BAGIAN TEKS:
____________
Karena itu, pada sumpah kelima yang diucapkan istri dikatakan bahwa murka Allah
akan menimpa dirinya jika dia berdusta. Yang dimurkai Allah ialah orang yang
mengetahui kebenaran, kemudian mengelak darinya.
Kemudian Allah Ta’ala
menceritakan kasih sayang dan kelembutan-Nya kepada makhluk-Nya dalam
pensyariatan jalan keluar bagi mereka dari suatu kemelut yang rumit. Maka Allah
Ta’ala berfirman, “Dan andai kata tidak ada karunia Allah dan rahmat-Nya atas
dirimu,” niscaya kamu akan mengalami banyak kesulitan dalam persoalanmu, :dan
bahwa Allah itu penerima taubat” terhadap hamba-hamba-Nya, walaupun karunia itu
terjadi setelah sumpah yang berat, “lagi Maha Bijaksana” dalam perkara yang
disyariatkan, diperintahkan, dan dilarang-Nya.[4]
Bahwa sesungguhnya Allah SWT
mensyari’atkan li’an dengan maksud untuk menutupi kekejian ini atas hamba-Nya.
Maka kalau seandainya tidak disyari’atkan tentu suami (sebagai penuduh) terkena
hukuman (dera) padahal pada hakekatnya ia benar, sedang dengan li’an ini
kedua-duanya menanggung resiko kehinaan dan cela dan kalau seandainya dipadang
cukup (pembuktiannya) dengan bersumpahnya pihak suami maka tentu istri terkena
hukuman (rajam). Maka merupakan suatu kebijakan dan pandangan yang bagus bahwa
secara serentak disyari’atkan hukum (li’an) ini untuk keduanya, sehingga
keduanya terhindar dari hukuman lantaran sumpah-sumpahyang mereka ucapkan itu.[5]
AKIBAT LI’AN
Sunnah Nabi menentukan, bahwa
suami istri yang berli’an tidak dapat bertemu lagi (sebagai suami istri) buat
selama-lamanya, oleh karena itu apabila suami istri telah berli’an maka berarti
terjadilah perceraian antara keduanya untuk selama-lamanya. Ibnu Abbas r.a
meriwayatkan, bahwa Nabi Saw. bersabda:
المتلاعنان اذاتفرّ قالا يجتمعان ابدا
“Suami
istri yang berli’an apabila telah bercerai maka tidak dapat bertemu kembali
(sebagai suami istri) buat selama-lamanya”. (H.R Ad-Daruquthni)
Ali dan Ibnu Mas’ud r.a
berkata:
مضت السنّة ان لا يجتمعان
“Berlakulah
Sunnah Nabi bahwa suami istri yang berli’an tidak dapat bertemu kembali
(sebagai suami istri).” (H.R. Ad-Daruquthni).
____________
SOAL DAN TUGAS:
1) Jawablah pertanyaan berikut berdasarkan teks tentang li'an.
(a) Apa yang dikatakan dalam sumpah kelima yang diucapkan istri?
(b) Hukuman apa yang akan menimpa suami sebagai penuduh seandainya li'an tidak disyariatkan?
(c) Siapa yang meriwayatkan sabda Nabi Saw. tentang suami istri yang berli'an?
2) Apakah setiap pernyataan berikut sesuai dengan teks tentang li'an? Jawab ya atau tidak, lalu kutip kata-kata teks yang menentukannya.
(a) Orang yang dimurkai Allah ialah orang yang mengetahui kebenaran lalu mengelak darinya.
(b) Jika pembuktian dianggap cukup dengan sumpah suami, istri akan terkena hukuman dera.
(c) Suami istri yang telah berli'an dapat bersatu kembali setelah masa tertentu.

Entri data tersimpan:
____________
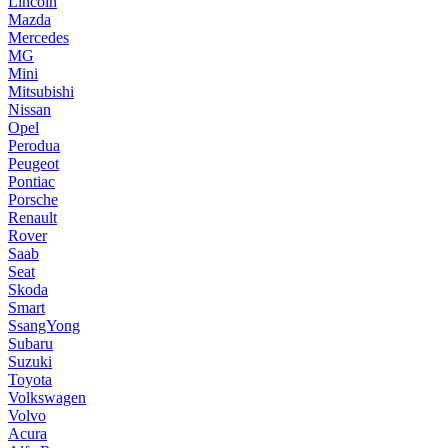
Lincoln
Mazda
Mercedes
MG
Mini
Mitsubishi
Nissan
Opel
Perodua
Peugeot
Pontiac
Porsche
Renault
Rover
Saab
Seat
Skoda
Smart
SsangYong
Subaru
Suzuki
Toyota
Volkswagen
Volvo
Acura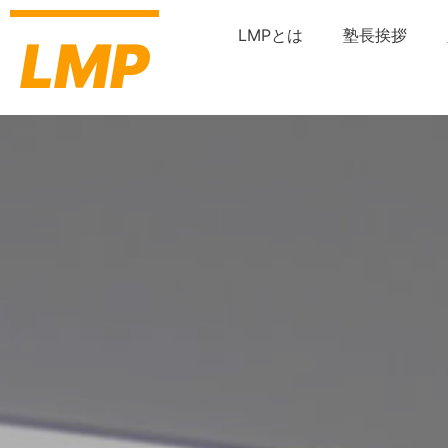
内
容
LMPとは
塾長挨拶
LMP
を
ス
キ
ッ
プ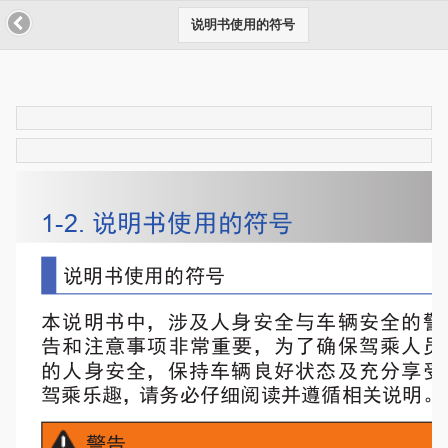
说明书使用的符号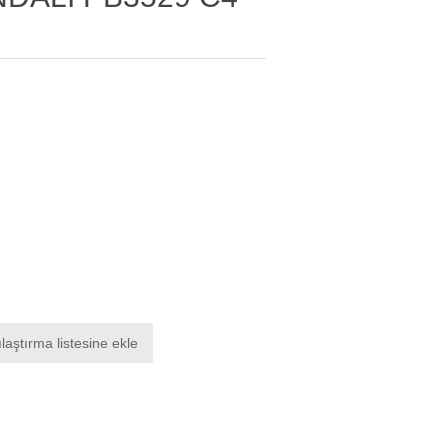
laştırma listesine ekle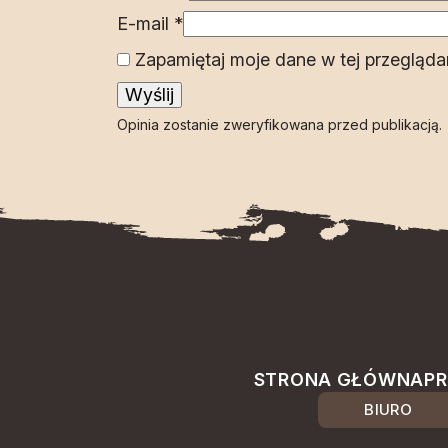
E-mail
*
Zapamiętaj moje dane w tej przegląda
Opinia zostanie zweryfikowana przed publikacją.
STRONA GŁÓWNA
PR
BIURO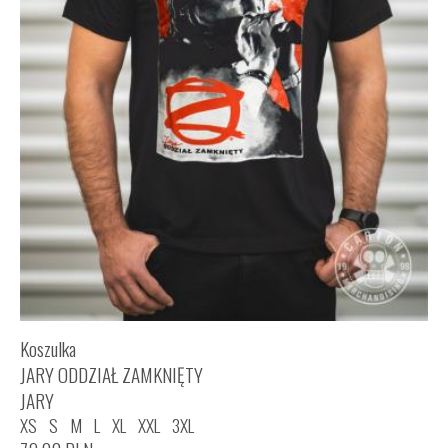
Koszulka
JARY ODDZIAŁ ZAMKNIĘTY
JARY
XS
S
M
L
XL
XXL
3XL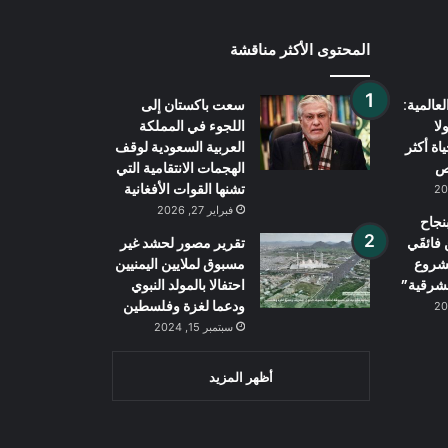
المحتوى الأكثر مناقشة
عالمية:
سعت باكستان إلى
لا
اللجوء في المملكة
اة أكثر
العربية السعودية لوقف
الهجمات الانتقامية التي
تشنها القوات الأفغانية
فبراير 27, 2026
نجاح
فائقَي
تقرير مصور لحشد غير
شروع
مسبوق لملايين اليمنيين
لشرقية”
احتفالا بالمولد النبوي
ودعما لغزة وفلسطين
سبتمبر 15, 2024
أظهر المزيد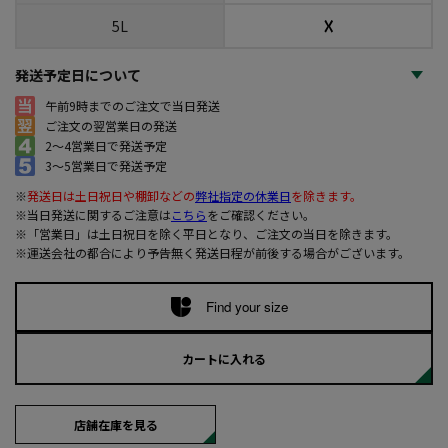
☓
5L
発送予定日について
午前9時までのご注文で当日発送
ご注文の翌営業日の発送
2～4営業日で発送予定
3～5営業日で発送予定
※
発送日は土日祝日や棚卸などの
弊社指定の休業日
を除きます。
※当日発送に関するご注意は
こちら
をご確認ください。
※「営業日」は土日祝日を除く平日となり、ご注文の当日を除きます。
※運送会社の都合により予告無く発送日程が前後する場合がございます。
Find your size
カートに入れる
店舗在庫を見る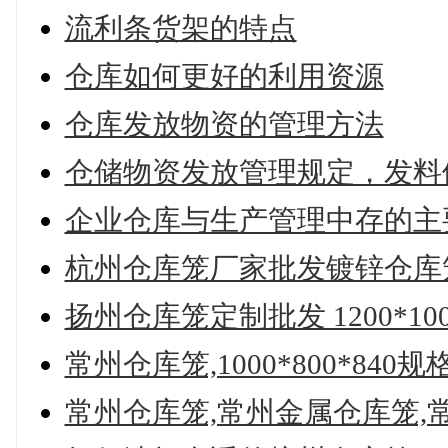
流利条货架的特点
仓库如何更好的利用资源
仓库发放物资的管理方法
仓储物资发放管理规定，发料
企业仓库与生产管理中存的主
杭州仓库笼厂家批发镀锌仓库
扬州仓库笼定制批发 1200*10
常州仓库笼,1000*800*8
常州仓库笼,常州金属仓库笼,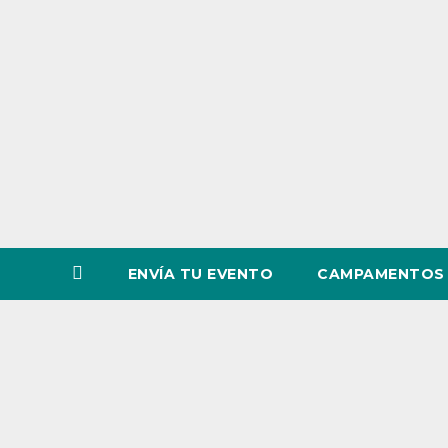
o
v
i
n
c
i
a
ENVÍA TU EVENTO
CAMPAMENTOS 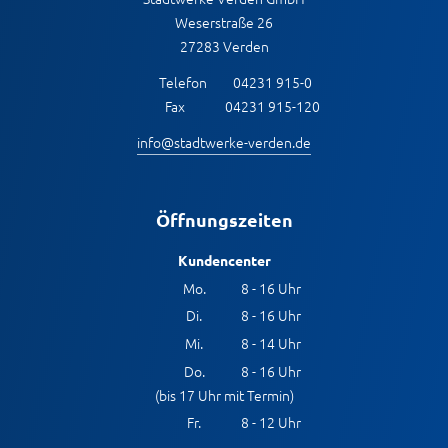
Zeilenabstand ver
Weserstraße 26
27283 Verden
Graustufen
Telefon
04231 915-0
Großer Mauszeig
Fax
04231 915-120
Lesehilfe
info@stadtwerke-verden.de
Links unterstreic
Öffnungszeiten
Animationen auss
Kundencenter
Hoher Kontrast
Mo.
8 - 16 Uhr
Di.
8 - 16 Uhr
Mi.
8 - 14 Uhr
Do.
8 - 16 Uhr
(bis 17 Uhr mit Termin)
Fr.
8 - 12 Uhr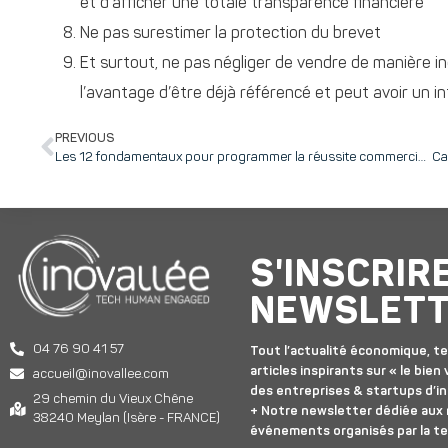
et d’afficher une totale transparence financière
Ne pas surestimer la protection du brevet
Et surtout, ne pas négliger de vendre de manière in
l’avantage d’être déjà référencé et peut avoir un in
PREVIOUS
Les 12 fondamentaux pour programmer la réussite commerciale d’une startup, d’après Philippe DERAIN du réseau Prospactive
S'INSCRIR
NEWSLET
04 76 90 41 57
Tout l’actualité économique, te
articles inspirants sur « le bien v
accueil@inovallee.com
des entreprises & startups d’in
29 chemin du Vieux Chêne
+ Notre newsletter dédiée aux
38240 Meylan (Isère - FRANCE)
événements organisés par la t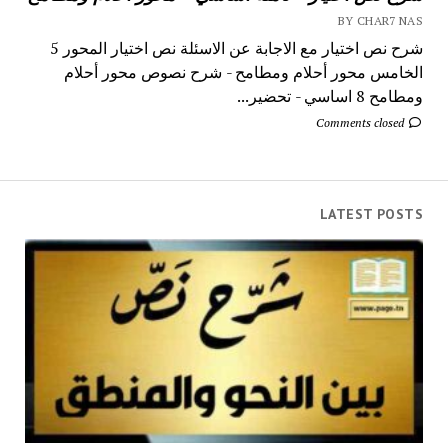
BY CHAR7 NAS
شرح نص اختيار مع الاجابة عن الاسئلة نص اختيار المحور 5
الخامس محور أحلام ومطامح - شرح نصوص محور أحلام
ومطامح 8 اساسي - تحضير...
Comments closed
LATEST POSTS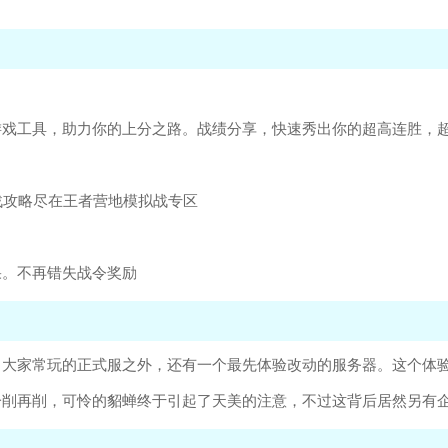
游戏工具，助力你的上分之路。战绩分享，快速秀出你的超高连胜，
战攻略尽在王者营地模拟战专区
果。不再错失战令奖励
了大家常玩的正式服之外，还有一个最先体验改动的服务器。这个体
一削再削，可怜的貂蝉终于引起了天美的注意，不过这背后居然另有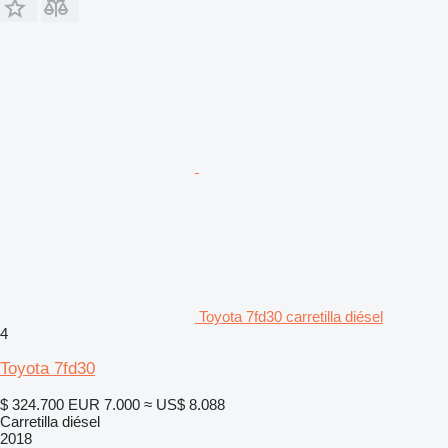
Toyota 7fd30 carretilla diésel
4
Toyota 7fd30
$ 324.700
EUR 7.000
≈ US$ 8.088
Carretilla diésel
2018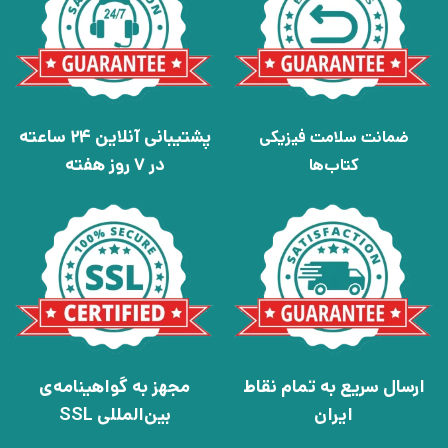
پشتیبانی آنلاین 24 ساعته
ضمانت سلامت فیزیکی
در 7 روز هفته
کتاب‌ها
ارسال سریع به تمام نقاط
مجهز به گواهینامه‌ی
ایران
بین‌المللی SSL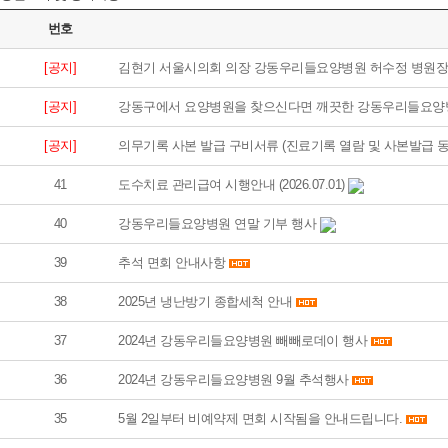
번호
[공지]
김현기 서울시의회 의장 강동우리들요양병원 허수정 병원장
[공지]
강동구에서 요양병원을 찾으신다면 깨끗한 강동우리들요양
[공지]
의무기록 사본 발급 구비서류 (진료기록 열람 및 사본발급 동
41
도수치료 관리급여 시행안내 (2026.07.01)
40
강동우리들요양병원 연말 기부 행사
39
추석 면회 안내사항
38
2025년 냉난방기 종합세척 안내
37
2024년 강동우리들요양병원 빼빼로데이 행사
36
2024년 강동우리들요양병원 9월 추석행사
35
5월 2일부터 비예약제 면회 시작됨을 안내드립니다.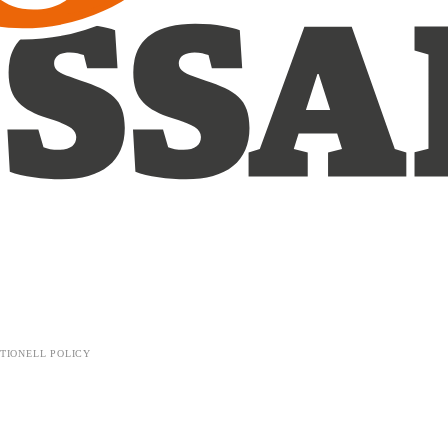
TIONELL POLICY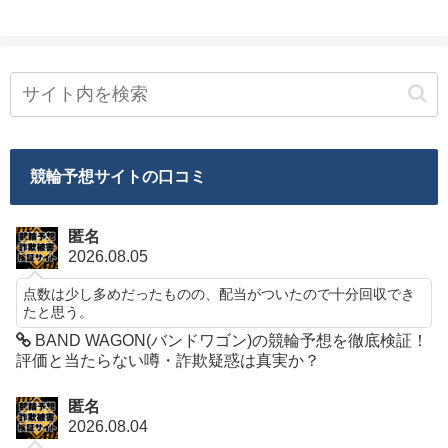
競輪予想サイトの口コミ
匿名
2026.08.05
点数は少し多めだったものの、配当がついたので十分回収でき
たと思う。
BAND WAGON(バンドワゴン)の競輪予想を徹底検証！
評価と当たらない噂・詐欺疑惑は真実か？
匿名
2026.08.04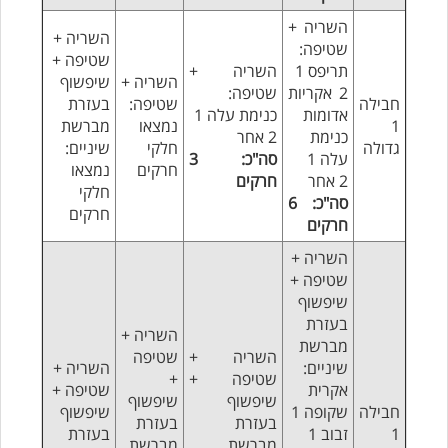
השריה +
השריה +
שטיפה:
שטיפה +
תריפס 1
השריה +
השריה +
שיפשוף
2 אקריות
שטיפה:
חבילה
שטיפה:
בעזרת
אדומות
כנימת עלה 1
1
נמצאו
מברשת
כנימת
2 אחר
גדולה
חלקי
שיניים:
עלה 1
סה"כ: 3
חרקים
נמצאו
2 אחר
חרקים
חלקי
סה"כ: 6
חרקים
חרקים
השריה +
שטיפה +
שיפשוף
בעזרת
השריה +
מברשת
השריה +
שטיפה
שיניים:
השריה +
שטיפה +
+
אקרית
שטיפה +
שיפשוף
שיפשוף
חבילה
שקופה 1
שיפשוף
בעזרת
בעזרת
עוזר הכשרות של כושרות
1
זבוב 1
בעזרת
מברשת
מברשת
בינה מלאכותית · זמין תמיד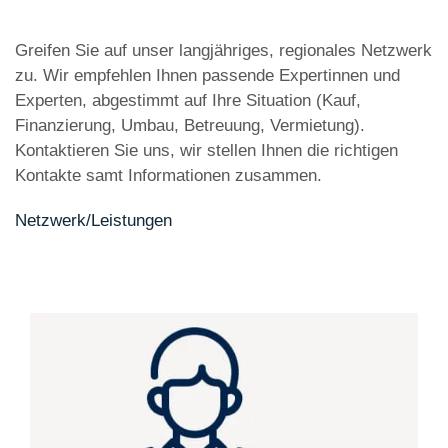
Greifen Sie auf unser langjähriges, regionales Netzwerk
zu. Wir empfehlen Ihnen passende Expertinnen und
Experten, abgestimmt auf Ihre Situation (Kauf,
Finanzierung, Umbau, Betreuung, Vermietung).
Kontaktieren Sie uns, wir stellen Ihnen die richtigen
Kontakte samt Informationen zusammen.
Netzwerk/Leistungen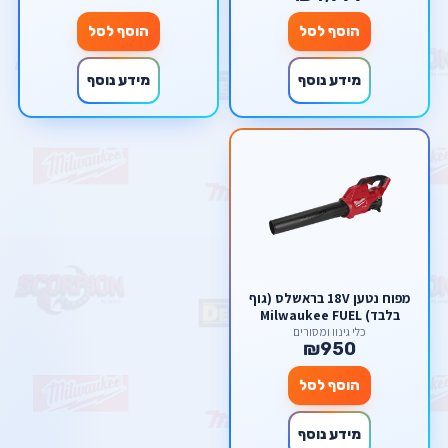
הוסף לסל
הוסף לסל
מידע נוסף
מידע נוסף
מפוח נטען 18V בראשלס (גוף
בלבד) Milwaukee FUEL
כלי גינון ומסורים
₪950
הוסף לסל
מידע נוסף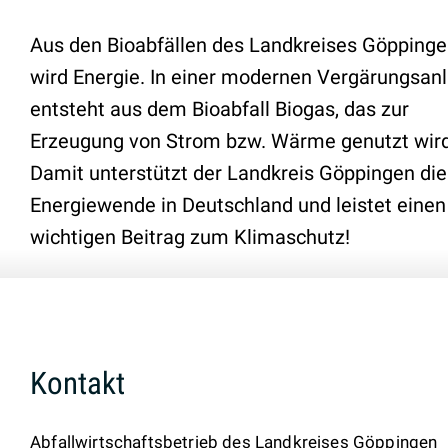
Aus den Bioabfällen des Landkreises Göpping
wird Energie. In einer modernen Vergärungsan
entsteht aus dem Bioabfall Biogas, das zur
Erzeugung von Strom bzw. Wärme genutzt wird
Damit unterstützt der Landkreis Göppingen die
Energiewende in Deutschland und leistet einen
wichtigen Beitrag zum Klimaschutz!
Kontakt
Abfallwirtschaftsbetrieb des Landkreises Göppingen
____________
JAWABAN BERNOMOR:
1)
(a) Murka Allah akan menimpa dirinya jika dia berdusta.
(b) Hukuman dera.
(c) Ibnu Abbas r.a.

2)
(a) Ya: "Yang dimurkai Allah ialah orang yang mengetahui kebenaran, kemudian mengelak darinya."
(b) Tidak: "cukup (pembuktiannya) dengan bersumpahnya pihak suami maka tentu istri terkena hukuman (rajam)"
(c) Tidak: "terjadilah perceraian antara keduanya untuk selama-lamanya"